+++ Dataset excerpts

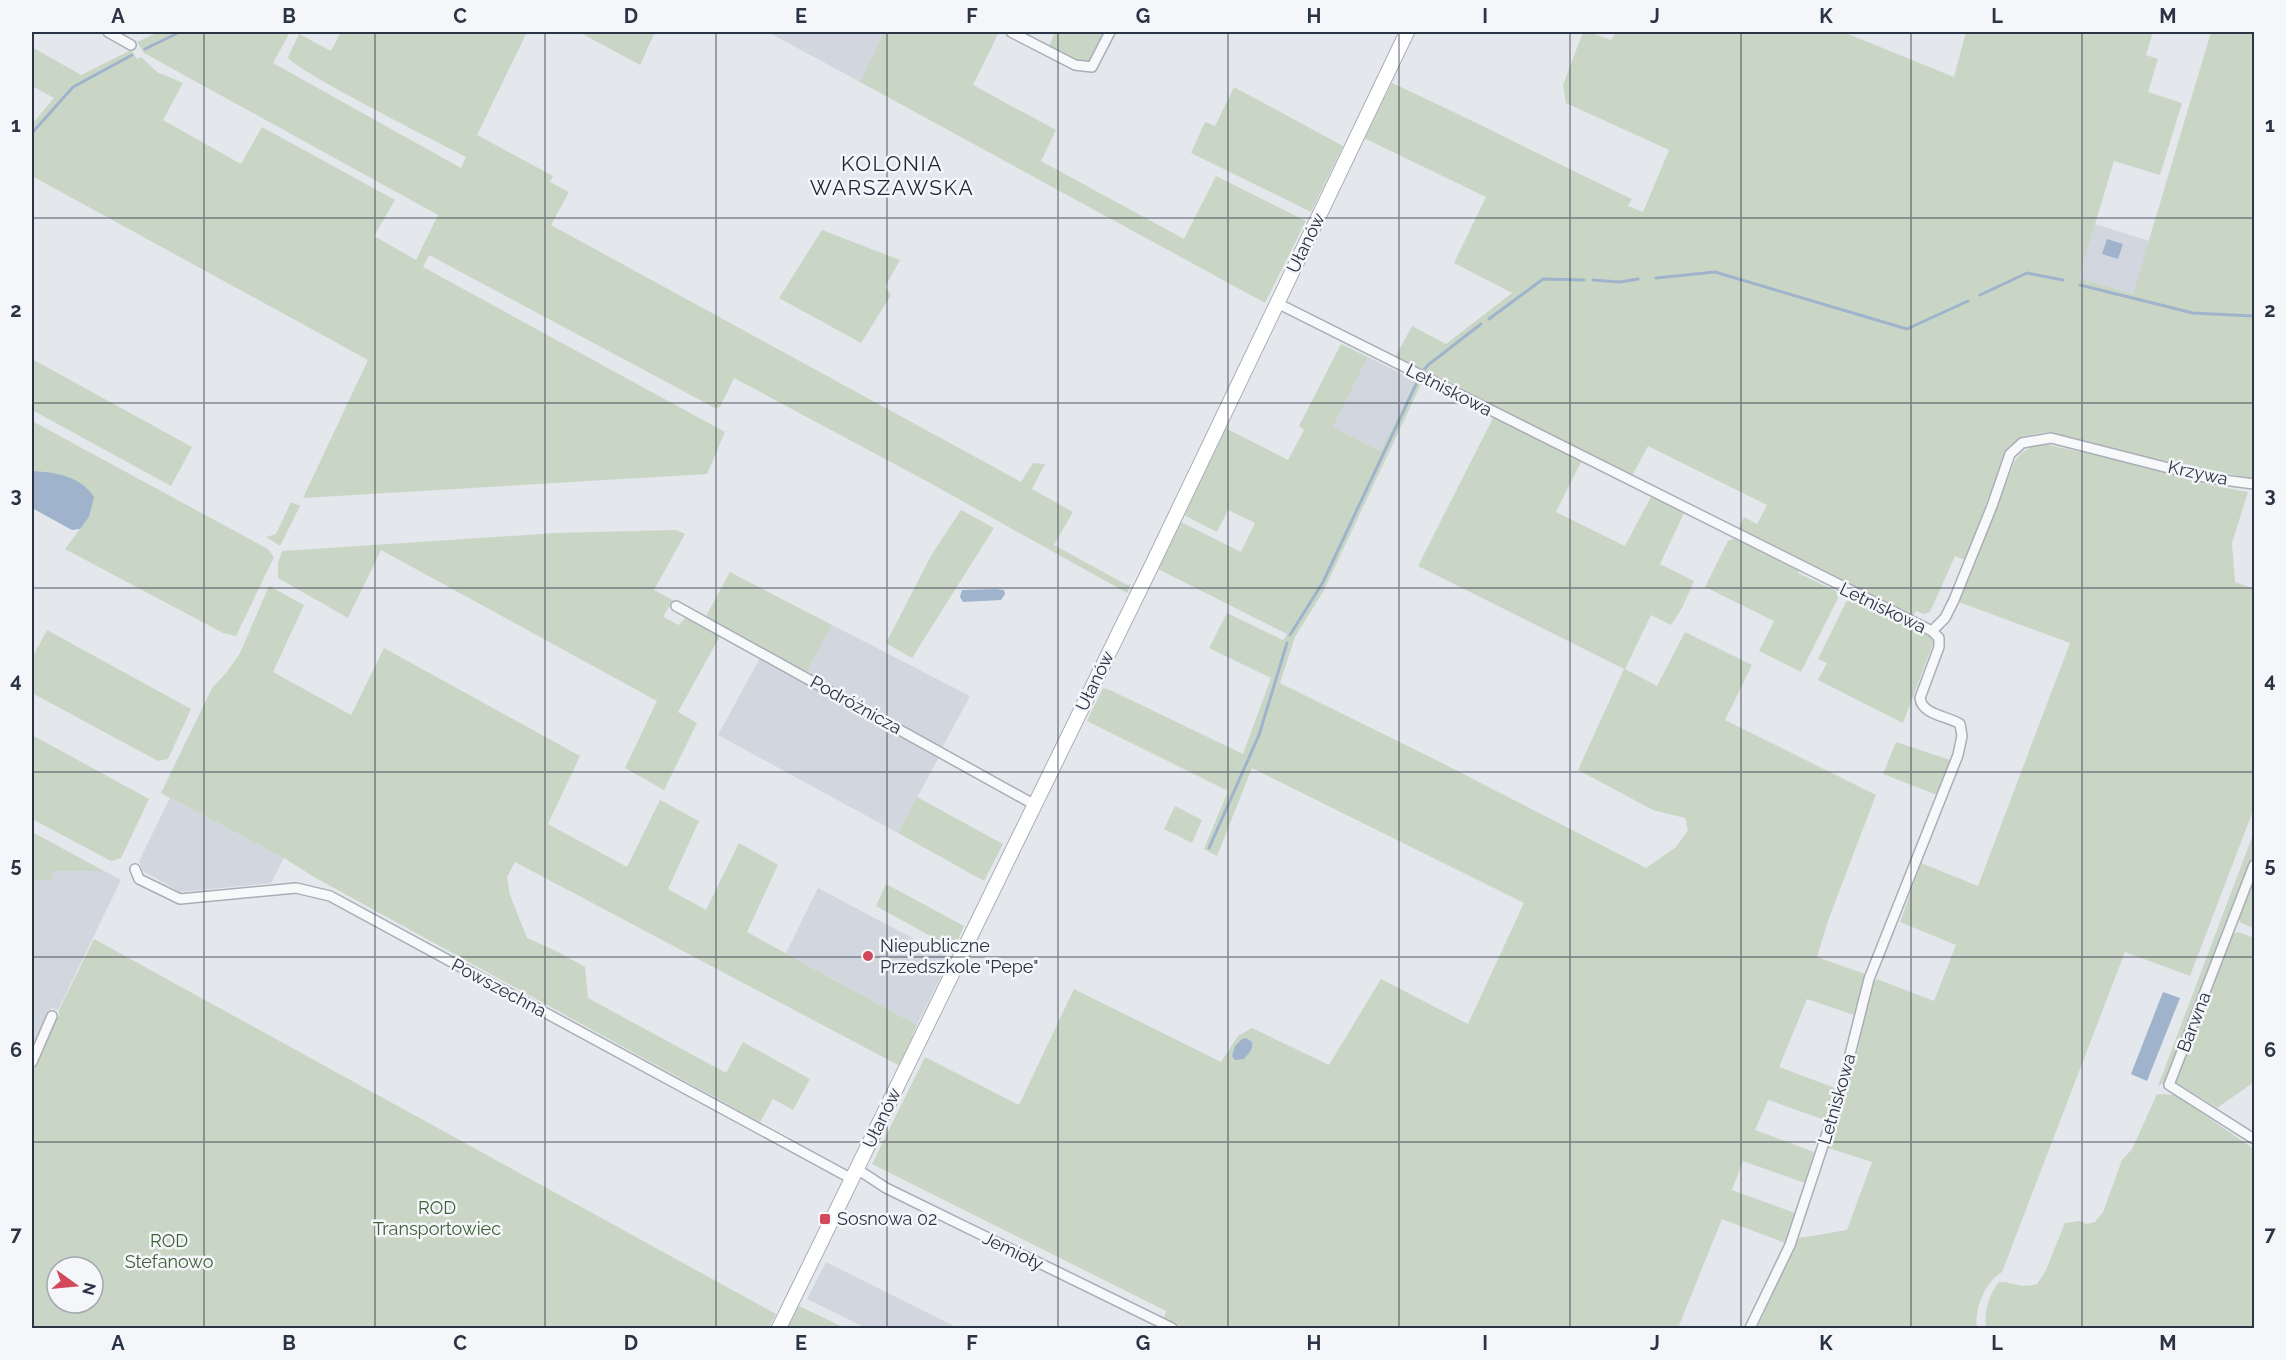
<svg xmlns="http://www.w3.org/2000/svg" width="2286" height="1360" viewBox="0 0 2286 1360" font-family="Raleway,sans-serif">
<rect width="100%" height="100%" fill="#e4e7ec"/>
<path fill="#d2d6de" d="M768 32H884L860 82Z
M2095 224 2149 241 2133 294 2079 278Z
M1368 357 1416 381 1380 451 1333 427Z
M832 625 970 696 942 748 806 673Z
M760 658 940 755 898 833 718 735Z
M170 798 284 858 271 883 180 892 143 871 139 861Z
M32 832 121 880 58 1010 51 1008 32 1054Z
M818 888 950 958 917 1025 786 953Z
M826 1262 958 1328H866L807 1299Z"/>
<path fill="#c9d6c5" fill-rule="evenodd" d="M159 32H290L273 63 461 168 466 157C442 144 293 70 288 57L299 34 331 51 341 32H527L477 135 553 176 550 182 569 192 551 225 1021 482 1033 463 1045 464 1032 489 1073 512 1054 545 1127 585 1131 584 1127 593 930 483 734 378 720 407 715 408 429 255 423 267 725 432 707 474 303 498 368 360 32 176V135L33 133 32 132V124L54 98 32 86V47L81 75 131 50 137 59 141 57 157 72 183 83 163 120 241 164 262 127 395 200 374 236 416 260 438 215 144 53 137 42Z
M579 32H655L640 65Z
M884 32H999L973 85 1056 130 1041 161 1184 239 1216 176 1306 221 1265 303 860 82Z
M1055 32H1104L1090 61 1083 63 1049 46Z
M1583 32H1589L1611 40 1616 32H1843L1954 77 1966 32H2153L2146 55 2158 59 2148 92 2182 103 2160 175 2114 161 2079 278 2133 294 2211 32H2254V479L2142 456 2048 432 2024 436 2008 447 1965 560 1955 556 1930 612 1924 614 1916 611 1912 618 1738 530 1744 517 1757 524 1767 505 1648 446 1631 478 1395 358 1412 326 1446 344 1512 293 1454 263 1486 197 1364 138 1392 83C1473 120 1551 161 1632 199L1628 206 1643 212 1669 150 1566 103 1563 85Z
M1234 87 1343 146 1311 212 1191 153 1205 122 1215 126Z
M822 230 900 260 885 287 891 295 861 343 779 298Z
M1341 344 1368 357 1333 427 1380 451 1418 377 1423 380 1324 590 1295 637 1280 683 1438 761 1646 868 1676 847 1688 830 1685 818 1653 810 1578 770 1624 669 1418 566 1494 416 1582 460 1556 512 1625 546 1652 495 1685 511 1660 564 1694 581 1682 608 1671 625 1651 615 1625 669 1657 686 1685 632 1752 665 1725 720 1876 795 1829 918 1817 957 1865 974 1854 1015 1807 999 1779 1067 1835 1088 1825 1120 1768 1100 1755 1130 1814 1152 1805 1183 1743 1161 1732 1190 1795 1213 1785 1243 1722 1219 1678 1328H1184L1164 1319 1166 1311 872 1164 925 1057 1019 1105 1074 989 1221 1062 1238 1036 1252 1028 1329 1065 1381 979 1468 1024 1524 903 1252 768 1217 856 1204 849 1228 791 1087 721 1103 688 1110 690 1243 754 1271 678 1209 648 1227 613 1283 640 1287 634 1156 568 1179 521 1241 552 1255 523 1228 510 1217 532 1182 514 1225 428 1288 460 1304 430 1299 426Z
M32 359 192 447 171 486 32 410Z
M32 421 268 549 274 557 236 636 223 633 65 549 89 517 46 472 32 471Z
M2035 445H2049L2140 465 2210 485 2248 492 2232 543 2235 582 2254 589V808L2190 976 2125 952 2002 1272C1985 1282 1974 1309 1977 1328H1757L1799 1238 1847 1230 1872 1162 1828 1148 1853 1070 1872 985 1877 979 1934 1001 1956 945 1900 922 1921 863 1978 886 2070 643 1959 602 2015 461 2021 453Z
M291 502 300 506 280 546 266 537 276 534Z
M961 510 994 528 912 658 886 643 932 554Z
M676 530 685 534 654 590 673 600 663 617 679 625 686 617 720 636 678 712 697 723 664 790 625 768 657 701 381 550 348 618 278 578V563L282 551 556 533Z
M1735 538 1800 569 1798 573 1836 591 1838 598 1801 672 1759 651 1774 621 1705 587 1728 541Z
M730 572 832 625 806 673 705 618Z
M269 586 304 605 273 672 351 715 384 648 580 756 548 824 627 867 660 800 699 821 668 889 706 910 739 843 778 865 747 932 917 1025 900 1066 515 862 507 877 510 895 527 938 558 952 585 967 588 998 726 1073 743 1042 810 1079 793 1110 773 1099 760 1122 314 877 284 858 161 793 212 688 227 672 240 653Z
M1853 599 1871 608 1873 605 1936 636 1903 723 1818 680 1827 663 1818 659 1846 602Z
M47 630 191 709 168 759 158 761 32 693V658Z
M32 735 149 799 121 858 111 861 32 819Z
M1896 742 1950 760 1937 795 1883 774Z
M917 797 1003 844 984 881 898 833Z
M1175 806 1202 820 1192 843 1164 829Z
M32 832 103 871H53L52 880H32Z
M2254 832V853L2167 1081 2158 1086Z
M2254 875V928L2241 923 2238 917Z
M886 884 964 926 954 949 876 906Z
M2238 932 2254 938V1082L2217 1108 2175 1082 2231 935Z
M94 939 776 1314 769 1328H32V1067L53 1021 59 1016V1010ZM57 1267H93V1303H57Z
M2157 1094 2176 1095 2254 1149V1328H1986C1984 1312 1989 1294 1999 1282 2015 1282 2020 1289 2037 1284L2045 1272 2065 1223 2079 1221 2086 1224 2095 1222 2103 1212 2122 1160 2132 1149Z
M796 1306H799L845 1328H786Z"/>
<path fill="#9fb4cc" d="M2107 239 2123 244 2118 259 2102 254Z
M32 471C54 472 81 476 94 497L89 517 80 529 72 530 32 508Z
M996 589 1004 590 1005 594 1001 600 963 602 960 597 962 590Z
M2163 992 2180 998 2147 1081 2131 1074Z
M1246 1038 1252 1042C1254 1049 1248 1054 1244 1059L1235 1060 1232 1056 1235 1046 1242 1039Z"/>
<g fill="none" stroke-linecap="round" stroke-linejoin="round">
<path stroke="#9fb4cc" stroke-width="3" d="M145 49 180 32
M32 133 73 87 132 55
M1656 278 1715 272 1907 329 1968 301
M1593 280 1620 282 1638 279
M2080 285 2193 313 2254 316
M1980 295 2027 273 2063 280
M1489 319 1543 279 1584 280
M1423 371 1428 365 1481 324
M1290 635 1323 582 1419 378
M1209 848 1259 735 1287 643"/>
<defs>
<path id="street" d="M108 32 131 45
M1011 32 1075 65 1092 67 1110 32
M1277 303 1932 631 1939 638V647L1920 698C1922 715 1948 716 1960 724L1962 736 1958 755 1869 979 1840 1094 1790 1245 1750 1328
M676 606 1035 805
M1932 631 1945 618 1954 600 1992 506 2010 454 2022 443 2051 438 2208 478 2254 484
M2254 865 2169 1085 2254 1139
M135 869 139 879 180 899 296 888 330 896 852 1179
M32 1062 52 1016
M857 1169 886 1188 1172 1328"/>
<path id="secondary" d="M779 1328 1150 569 1407 32"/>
</defs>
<use href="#street" stroke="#a9aeb7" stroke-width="12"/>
<use href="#secondary" stroke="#a9aeb7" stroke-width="16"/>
<use href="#street" stroke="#f7f8fa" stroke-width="9"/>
<use href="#secondary" stroke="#fff" stroke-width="14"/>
</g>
<path fill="none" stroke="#2b3445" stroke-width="1.5" stroke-opacity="0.55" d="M204 32V1328M375 32V1328M545 32V1328M716 32V1328M887 32V1328M1058 32V1328M1228 32V1328M1399 32V1328M1570 32V1328M1741 32V1328M1911 32V1328M2082 32V1328M32 218H2254M32 403H2254M32 588H2254M32 772H2254M32 957H2254M32 1142H2254"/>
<g fill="#d1495b" stroke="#f4f6f9" stroke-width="2">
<circle cx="868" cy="956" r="6"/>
<rect x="819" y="1213" width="12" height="12" rx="3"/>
</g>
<g text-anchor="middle" stroke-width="5" stroke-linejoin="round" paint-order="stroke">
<g font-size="18" fill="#2b3445" stroke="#f4f6f9">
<text transform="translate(1306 243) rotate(-64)" y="6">Ułanów</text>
<text transform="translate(1449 390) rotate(27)" y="6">Letniskowa</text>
<text transform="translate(2198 473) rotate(12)" y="6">Krzywa</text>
<text transform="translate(1883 608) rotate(26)" y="6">Letniskowa</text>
<text transform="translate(1095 681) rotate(-64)" y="6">Ułanów</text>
<text transform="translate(856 705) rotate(29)" y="6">Podróżnicza</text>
<text transform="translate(499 988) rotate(28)" y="6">Powszechna</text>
<text transform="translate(2194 1022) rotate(-69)" y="6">Barwna</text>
<text transform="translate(1837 1099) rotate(-74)" y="6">Letniskowa</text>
<text transform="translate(882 1118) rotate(-64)" y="6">Ułanów</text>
<text transform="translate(1013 1251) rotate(26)" y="6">Jemioły</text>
</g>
<g font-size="18" fill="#2b3445" stroke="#f4f6f9" text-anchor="start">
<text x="880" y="952">Niepubliczne<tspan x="880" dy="21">Przedszkole "Pepe"</tspan></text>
<text x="837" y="1225">Sosnowa 02</text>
</g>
<g font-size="18" fill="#3f6138" stroke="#f4f6f9">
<text x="437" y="1214">ROD<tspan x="437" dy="21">Transportowiec</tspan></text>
<text x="169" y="1247">ROD<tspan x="169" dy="21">Stefanowo</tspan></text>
</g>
<g font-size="21" letter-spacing="1.5" fill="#1d2536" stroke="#f4f6f9">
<text x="892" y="171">KOLONIA<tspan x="892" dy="24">WARSZAWSKA</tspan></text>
</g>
</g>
<rect width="2286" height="1360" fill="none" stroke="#f4f6f9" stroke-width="66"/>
<g transform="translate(75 1285) rotate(105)"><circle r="28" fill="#f4f6f9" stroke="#a4a8b1" stroke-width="1.5"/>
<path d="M0-4.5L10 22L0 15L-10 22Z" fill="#d1495b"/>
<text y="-9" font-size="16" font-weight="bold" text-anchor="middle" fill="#2b3445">N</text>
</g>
<rect x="33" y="33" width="2220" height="1294" fill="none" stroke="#2b3445" stroke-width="2"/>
<g font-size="20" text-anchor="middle" font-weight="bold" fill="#2b3445">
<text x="118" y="23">A</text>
<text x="289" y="23">B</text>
<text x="460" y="23">C</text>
<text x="631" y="23">D</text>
<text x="801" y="23">E</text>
<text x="972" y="23">F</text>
<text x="1143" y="23">G</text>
<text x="1314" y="23">H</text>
<text x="1485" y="23">I</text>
<text x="1655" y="23">J</text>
<text x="1826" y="23">K</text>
<text x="1997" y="23">L</text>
<text x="2168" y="23">M</text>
<text x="16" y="132">1</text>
<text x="2270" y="132">1</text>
<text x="16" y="317">2</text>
<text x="2270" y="317">2</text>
<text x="16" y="502">3</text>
<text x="2270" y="502">3</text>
<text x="16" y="687">4</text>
<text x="2270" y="687">4</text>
<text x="16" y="872">5</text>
<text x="2270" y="872">5</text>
<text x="16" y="1057">6</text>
<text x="2270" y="1057">6</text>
<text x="16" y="1241">7</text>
<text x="2270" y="1241">7</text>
<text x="118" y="1350">A</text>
<text x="289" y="1350">B</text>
<text x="460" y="1350">C</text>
<text x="631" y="1350">D</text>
<text x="801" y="1350">E</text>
<text x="972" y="1350">F</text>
<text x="1143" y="1350">G</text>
<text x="1314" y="1350">H</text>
<text x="1485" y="1350">I</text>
<text x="1655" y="1350">J</text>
<text x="1826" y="1350">K</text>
<text x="1997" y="1350">L</text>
<text x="2168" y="1350">M</text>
</g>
</svg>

++++++

- _Brief_:
Filter these records, keeping every line where the word "round" occurs.

- _Task answer_:
<g fill="none" stroke-linecap="round" stroke-linejoin="round">
<g text-anchor="middle" stroke-width="5" stroke-linejoin="round" paint-order="stroke">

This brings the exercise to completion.